Em: 19 de janeiro de 2012
Pesquisa mostra que os consumidores estão migrando em massa para a gasolina, resultado que é repetido em todo o país
Pesquisa mostra que os consumidores estão migrando em massa para a gasolina, resultado que é repetido em todo o país

A relação entre o preço médio do etanol e o valor médio da gasolina atingiu o nível de 70,80% na segunda semana de janeiro na capital paulista, conforme divulgação realizada pela Fipe (Fundação Instituto de Pesquisas Econômicas).
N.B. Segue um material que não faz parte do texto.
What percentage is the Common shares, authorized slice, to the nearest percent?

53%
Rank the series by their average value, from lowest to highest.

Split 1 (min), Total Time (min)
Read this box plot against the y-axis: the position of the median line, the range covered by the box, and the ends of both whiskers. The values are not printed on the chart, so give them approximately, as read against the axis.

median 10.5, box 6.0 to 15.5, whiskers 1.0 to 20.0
O número apurado representou queda ante o divulgado no levantamento da primeira semana do mesmo mês, quando a relação havia sido de 71,58% e também já havia mostrado baixa ante a relação de 71,71% da última semana de dezembro do ano passado.
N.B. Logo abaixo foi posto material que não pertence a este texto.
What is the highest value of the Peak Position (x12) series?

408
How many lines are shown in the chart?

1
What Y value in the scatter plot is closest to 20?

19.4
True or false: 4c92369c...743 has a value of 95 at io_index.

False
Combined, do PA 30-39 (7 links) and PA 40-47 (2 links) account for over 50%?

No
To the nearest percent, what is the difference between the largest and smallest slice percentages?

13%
De acordo com especialistas, o uso do etanol deixa de ser vantajoso em relação à gasolina quando o preço do derivado da cana-de-açúcar representa mais de 70% do valor da gasolina. A vantagem é calculada considerando que o poder calorífico do motor ao etanol é de 70% do poder dos motores à gasolina.
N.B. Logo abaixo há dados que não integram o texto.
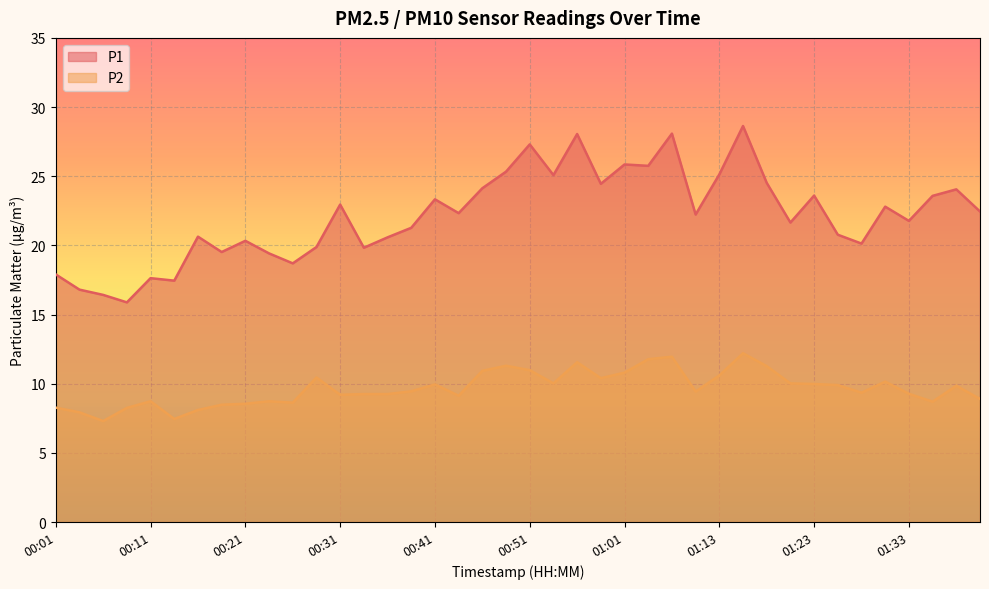

Does the chart display data point markers on the line(s)?

No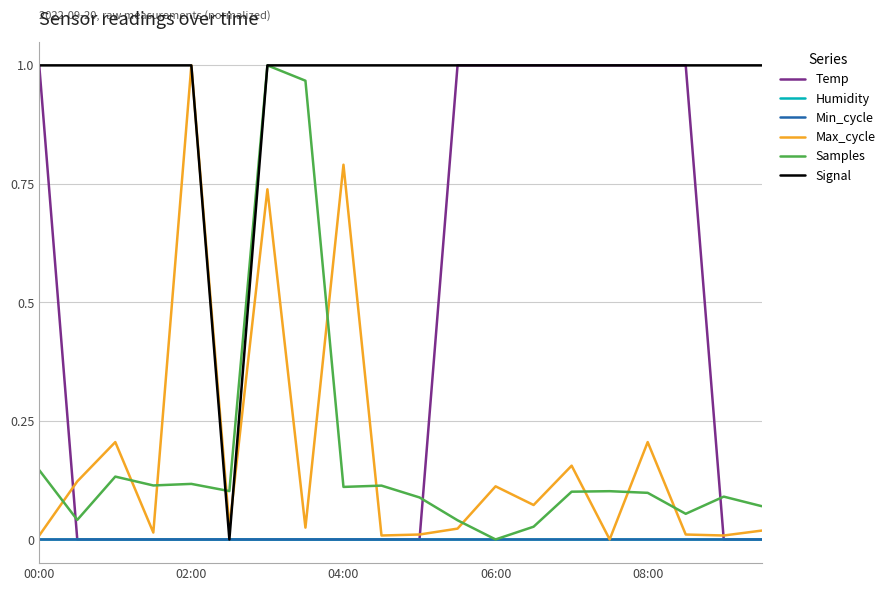

Reading left to right, extract all data points from this chart.

Temp: 1.0	0.0	0.0	0.0	0.0	0.0	0.0	0.0	0.0	0.0	0.0	1.0	1.0	1.0	1.0	1.0	1.0	1.0	0.0	0.0
Humidity: 0.0	0.0	0.0	0.0	0.0	0.0	0.0	0.0	0.0	0.0	0.0	0.0	0.0	0.0	0.0	0.0	0.0	0.0	0.0	0.0
Min_cycle: 0.0	0.0	0.0	0.0	0.0	0.0	0.0	0.0	0.0	0.0	0.0	0.0	0.0	0.0	0.0	0.0	0.0	0.0	0.0	0.0
Max_cycle: 0.0	0.1	0.2	0.0	1.0	0.0	0.7	0.0	0.8	0.0	0.0	0.0	0.1	0.1	0.2	0.0	0.2	0.0	0.0	0.0
Samples: 0.1	0.0	0.1	0.1	0.1	0.1	1.0	1.0	0.1	0.1	0.1	0.0	0.0	0.0	0.1	0.1	0.1	0.1	0.1	0.1
Signal: 1.0	1.0	1.0	1.0	1.0	0.0	1.0	1.0	1.0	1.0	1.0	1.0	1.0	1.0	1.0	1.0	1.0	1.0	1.0	1.0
O número ainda acima do nível de 70% captado pela Fipe continua ligado à alta nos preços que o etanol apresentou durante boa parte de 2011 nos postos paulistanos. Em 2012, porém, as pesquisas do instituto, por meio do IPC (Índice de Preços ao Consumidor), que leva em conta uma base mais ampla de comparação, já mostram recuo no valor médio do combustível derivado da cana de açúcar em São Paulo.
Na pesquisa referente à segunda quadrissemana do mês (período de 30 dias terminado em 15 de janeiro), o preço do etanol apresentou queda de 0,22% ante variação positiva de 0,69% da primeira quadrissemana (período de 30 dias encerrado em 7 de janeiro). A gasolina, por sua vez, continuou na tendência de declínio, com variação negativa de 0,20% na segunda quadrissemana ante baixa de 0,21% na primeira leitura do mês.
Em entrevista coletiva ontem, o coordenador do IPC, Rafael Costa Lima, avaliou que a queda na relação entre o etanol e a gasolina e o próprio recuo no valor médio do derivado da cana já refletem a migração de consumidores para a compra da gasolina.